Exercise objective ▸
Go through the rows below and keep only the lines that contain the string "label". Letter case counts when matching.

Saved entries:
################

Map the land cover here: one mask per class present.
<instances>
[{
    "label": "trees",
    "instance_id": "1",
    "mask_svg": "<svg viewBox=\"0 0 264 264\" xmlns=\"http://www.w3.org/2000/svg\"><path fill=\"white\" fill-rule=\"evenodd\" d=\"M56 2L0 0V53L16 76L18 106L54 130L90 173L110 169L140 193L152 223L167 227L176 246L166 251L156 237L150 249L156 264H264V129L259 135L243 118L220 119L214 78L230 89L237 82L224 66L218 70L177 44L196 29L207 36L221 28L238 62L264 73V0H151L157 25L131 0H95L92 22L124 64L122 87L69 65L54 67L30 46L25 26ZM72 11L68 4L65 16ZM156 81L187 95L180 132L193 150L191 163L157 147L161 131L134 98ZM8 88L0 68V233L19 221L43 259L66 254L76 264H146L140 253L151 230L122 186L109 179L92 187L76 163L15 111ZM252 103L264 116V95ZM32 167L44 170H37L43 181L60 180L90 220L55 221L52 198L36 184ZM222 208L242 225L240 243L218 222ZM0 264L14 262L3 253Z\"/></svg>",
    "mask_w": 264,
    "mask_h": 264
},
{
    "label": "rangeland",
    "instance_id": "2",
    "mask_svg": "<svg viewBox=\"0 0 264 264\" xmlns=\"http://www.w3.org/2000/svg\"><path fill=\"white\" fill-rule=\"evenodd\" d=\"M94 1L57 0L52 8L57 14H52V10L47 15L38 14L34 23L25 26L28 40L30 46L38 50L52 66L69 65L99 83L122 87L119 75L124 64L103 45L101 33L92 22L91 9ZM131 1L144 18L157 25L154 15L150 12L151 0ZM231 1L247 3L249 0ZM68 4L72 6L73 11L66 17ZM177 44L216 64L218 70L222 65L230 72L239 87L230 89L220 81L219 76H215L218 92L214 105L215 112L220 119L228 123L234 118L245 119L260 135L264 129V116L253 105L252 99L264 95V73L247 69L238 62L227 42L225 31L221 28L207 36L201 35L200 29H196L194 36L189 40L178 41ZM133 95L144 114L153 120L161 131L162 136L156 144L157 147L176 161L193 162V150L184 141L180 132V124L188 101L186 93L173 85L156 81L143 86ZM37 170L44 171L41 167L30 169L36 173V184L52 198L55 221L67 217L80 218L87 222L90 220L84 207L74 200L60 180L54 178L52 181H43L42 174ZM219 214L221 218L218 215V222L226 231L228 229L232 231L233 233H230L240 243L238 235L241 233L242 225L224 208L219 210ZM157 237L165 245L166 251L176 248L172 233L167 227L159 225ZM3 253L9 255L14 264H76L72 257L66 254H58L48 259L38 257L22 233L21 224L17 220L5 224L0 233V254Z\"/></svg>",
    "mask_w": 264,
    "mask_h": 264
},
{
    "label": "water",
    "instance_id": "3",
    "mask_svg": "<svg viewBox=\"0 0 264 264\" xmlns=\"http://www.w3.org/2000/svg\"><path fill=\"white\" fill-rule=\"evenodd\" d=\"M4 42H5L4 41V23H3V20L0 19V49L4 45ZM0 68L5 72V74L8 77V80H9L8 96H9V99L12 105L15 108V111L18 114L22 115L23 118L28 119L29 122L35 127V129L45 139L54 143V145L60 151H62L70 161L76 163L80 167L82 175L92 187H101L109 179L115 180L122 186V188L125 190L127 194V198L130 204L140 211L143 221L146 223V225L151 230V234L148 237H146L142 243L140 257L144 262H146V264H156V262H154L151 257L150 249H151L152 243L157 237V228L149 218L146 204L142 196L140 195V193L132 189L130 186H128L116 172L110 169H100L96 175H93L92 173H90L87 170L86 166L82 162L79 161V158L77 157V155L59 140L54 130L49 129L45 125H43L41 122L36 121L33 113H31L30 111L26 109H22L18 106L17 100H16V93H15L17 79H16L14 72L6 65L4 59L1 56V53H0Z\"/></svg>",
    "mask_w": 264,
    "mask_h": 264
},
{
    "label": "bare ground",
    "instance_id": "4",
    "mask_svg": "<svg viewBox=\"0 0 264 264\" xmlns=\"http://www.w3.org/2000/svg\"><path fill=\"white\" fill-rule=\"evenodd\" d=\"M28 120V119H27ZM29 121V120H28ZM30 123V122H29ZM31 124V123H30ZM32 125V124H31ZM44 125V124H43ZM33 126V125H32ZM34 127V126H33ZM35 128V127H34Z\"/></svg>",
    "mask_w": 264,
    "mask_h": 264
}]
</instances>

################

Final result ▸
    "label": "trees",
    "label": "rangeland",
    "label": "water",
    "label": "bare ground",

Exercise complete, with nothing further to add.